European Economic
and Social Committee
IA: tandis que 18 % des chercheurs de haut niveau à travers le monde sont européens, seuls 10 % travaillent en Europe
Lors d’un débat sur l’intelligence artificielle (IA) tenu au cours de la session plénière de juillet du Comité économique et social européen (CESE), Jayant Narayan, du Forum économique mondial, a attiré l’attention sur ces chiffres et fait valoir que, pour être compétitive, l’Europe doit investir dans des actions à moyen et long terme afin de créer un écosystème dans lequel l’IA peut prospérer.
Lors de sa dernière session plénière avant la pause estivale, le CESE a organisé un débat sur le thème «Intelligence artificielle et valeurs réelles: notre avenir numérique», auquel a pris part Jayant Narayan, responsable de la Global AI Action Alliance (Alliance mondiale pour l’action en matière d’IA) du Forum économique mondial.

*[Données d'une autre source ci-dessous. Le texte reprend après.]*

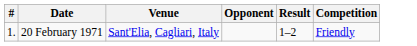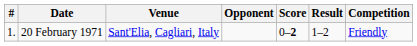+ column: Score | 0–2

Mettant en exergue les défis auxquels sont confrontées les PME dans le cadre du déploiement de l’IA, Jayant Narayan a souligné que si de nouvelles solutions commencent à émerger, comme l’intelligence artificielle sans code, qui permet aux entreprises et aux particuliers de travailler sur des solutions d’IA sans avoir à engager d’experts en mégadonnées parfaitement formés, il ne s’agit pas pour autant d’une solution miracle. Il importe de prévoir également un objectif à moyen et long terme en vue de doter les PME des moyens nécessaires pour développer les capacités locales dont elles ont besoin en interne pour déployer l’intelligence artificielle. C’est là qu’entrent en jeu des aspects essentiels tels que les compétences, qui, dans le cas de l’IA et de la science des données, ne s’acquièrent pas du jour au lendemain. Le financement et le soutien à l’innovation jouent un rôle clé dans ce processus.

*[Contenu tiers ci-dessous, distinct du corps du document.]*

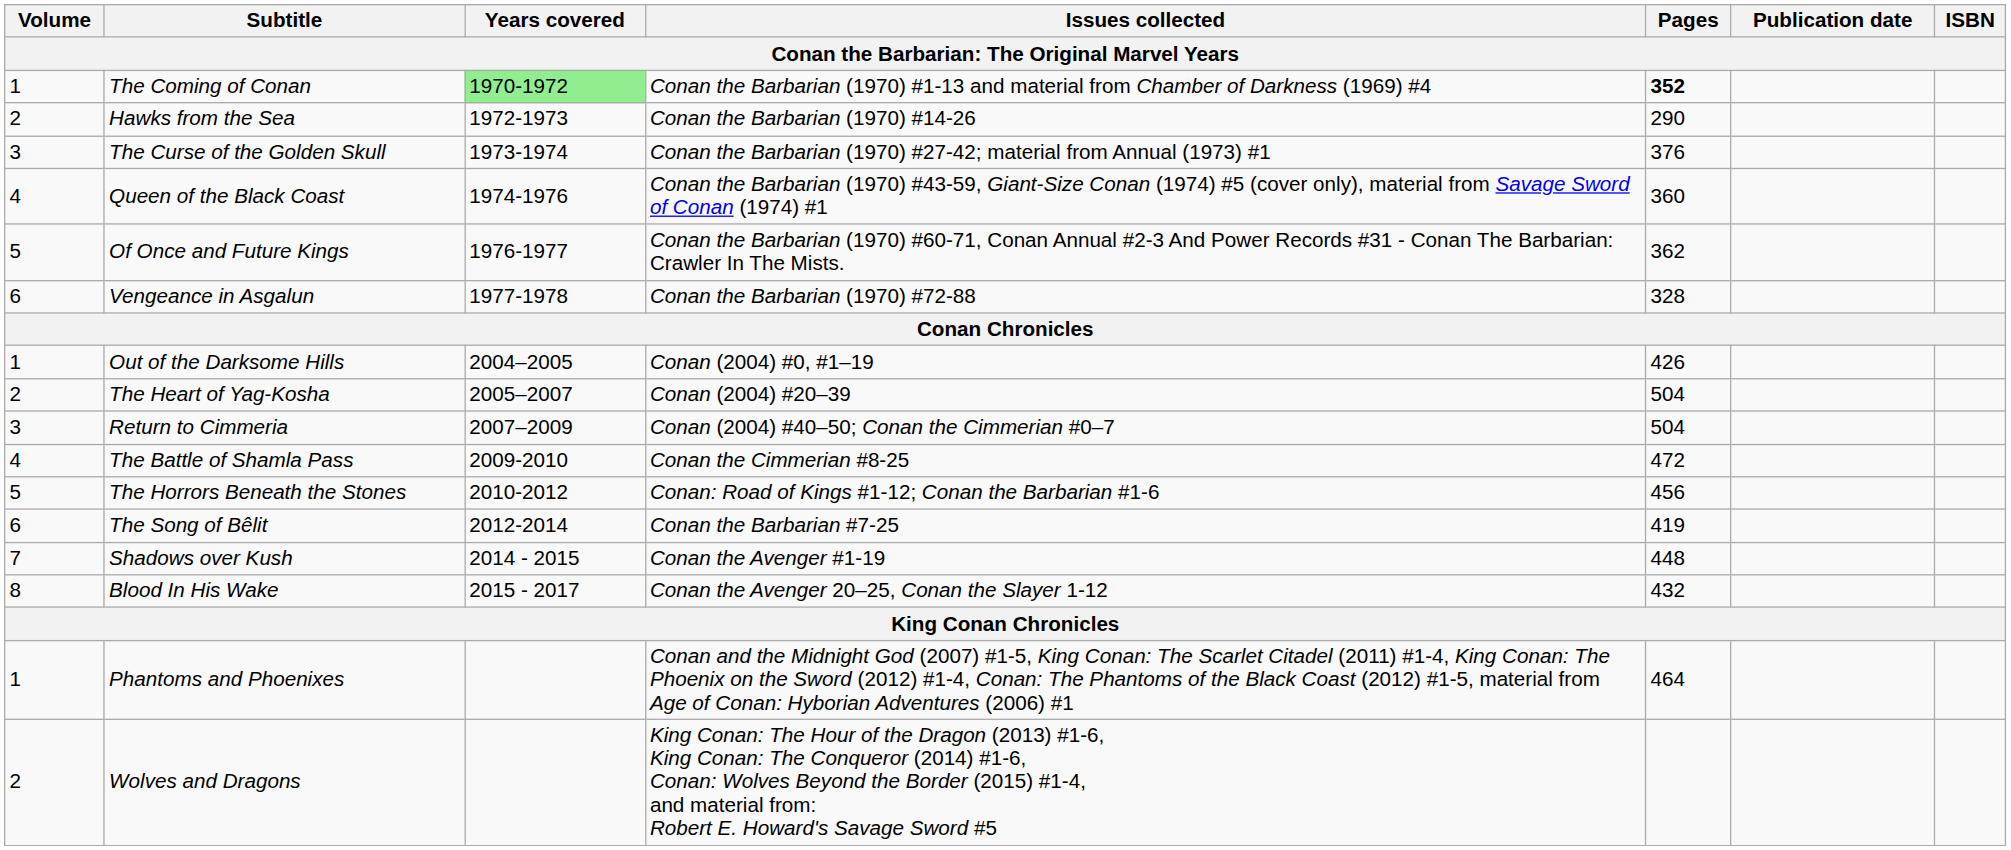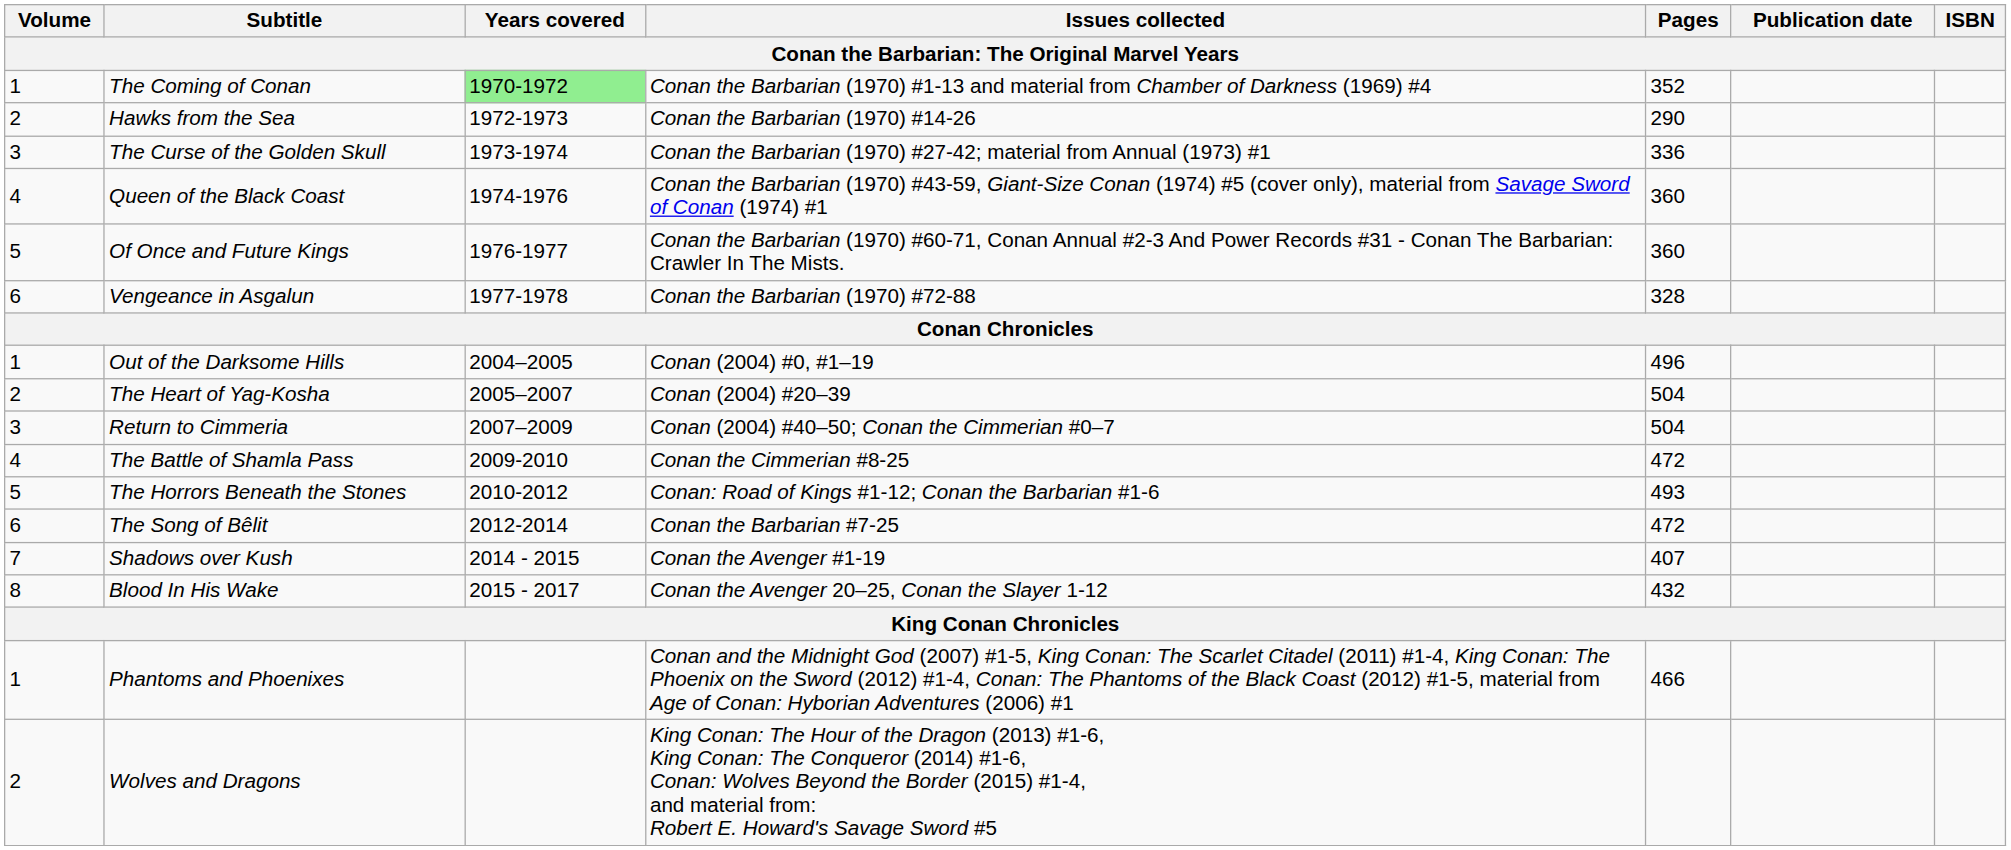The Coming of Conan | Pages: bold -> normal
The Curse of the Golden Skull | Pages: 376 -> 336
Of Once and Future Kings | Pages: 362 -> 360
Out of the Darksome Hills | Pages: 426 -> 496
The Horrors Beneath the Stones | Pages: 456 -> 493
The Song of Bêlit | Pages: 419 -> 472
Shadows over Kush | Pages: 448 -> 407
Phantoms and Phoenixes | Pages: 464 -> 466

À la question de savoir pourquoi l’Europe est en retard sur les États-Unis et la Chine, M. Narayan a répondu que, si cette situation s’explique par de multiples raisons, le soutien et le financement du gouvernement ont joué un rôle de premier plan, de l’émergence de la Silicon Valley à l’approbation bipartisane de la récente loi sur l’innovation et la concurrence (Innovation and Competition Act), qui a ouvert la voie à une dépense de 250 milliards de dollars en faveur des technologies et de l’innovation.
«Un tel financement crée le type de marché sur lequel la plupart de vos chercheurs et spécialistes des données de haut niveau se retrouveront eux aussi. Et il ne s’agit pas d’une solution à court terme, mais plutôt d’une vision à moyen et long terme en vue de la création d’un écosystème dans lequel, non seulement, vous générez de la valeur locale, mais vous vous trouvez aussi à l’avant-garde de ce processus.» Il a cité plusieurs études récentes qui montrent que, si 18 % des scientifiques de haut niveau dans le domaine de l’IA à travers le monde sont européens, seulement 10 % d’entre eux travaillent effectivement en Europe.

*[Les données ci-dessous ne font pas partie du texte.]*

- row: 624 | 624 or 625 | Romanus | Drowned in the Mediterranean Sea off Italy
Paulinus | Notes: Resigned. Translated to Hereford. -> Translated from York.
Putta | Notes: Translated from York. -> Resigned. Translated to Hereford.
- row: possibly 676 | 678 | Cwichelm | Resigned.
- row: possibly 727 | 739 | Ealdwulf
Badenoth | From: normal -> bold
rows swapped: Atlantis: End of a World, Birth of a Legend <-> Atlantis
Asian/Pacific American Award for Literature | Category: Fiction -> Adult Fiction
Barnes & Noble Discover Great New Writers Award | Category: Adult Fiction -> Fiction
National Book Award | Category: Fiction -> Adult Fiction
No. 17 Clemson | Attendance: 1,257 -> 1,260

M. Narayan a également abordé la question de l’intelligence artificielle et de la société civile et celle de savoir si le développement de l’IA bénéficie véritablement à tous ou s’il sert plutôt les intérêts de certains groupes.
Citant des études qui montrent qu’entre 30 et 40 % des recettes récentes d’Amazon proviennent de recommandations formulées par l’IA à l’intention des consommateurs, M. Narayan a souligné que celle-ci est effectivement omniprésente et que c’est la raison pour laquelle la robustesse, l’explicabilité, la confiance et la transparence revêtent une telle importance. Si des progrès ont été accomplis en matière d’explicabilité et de sécurité, ce fut toutefois par le biais de solutions de pointe auxquelles on ne peut s’attendre à ce que tout le monde ait accès.
Bien que les principes énoncés autour de ces questions ne manquent pas, M. Narayan a expliqué que la principale préoccupation est de savoir s’ils sont réellement mis en pratique et si les intérêts de la société civile sont protégés. Il prévoit que les progrès dans la mise en œuvre s’appuieront sur la combinaison de réglementations du secteur public et de cadres de l’industrie. Grâce au dialogue entre le secteur et les autorités de régulation, les choses devraient évoluer pour éventuellement parvenir à un point où l’industrie commencerait à prendre des mesures, même sur une base volontaire.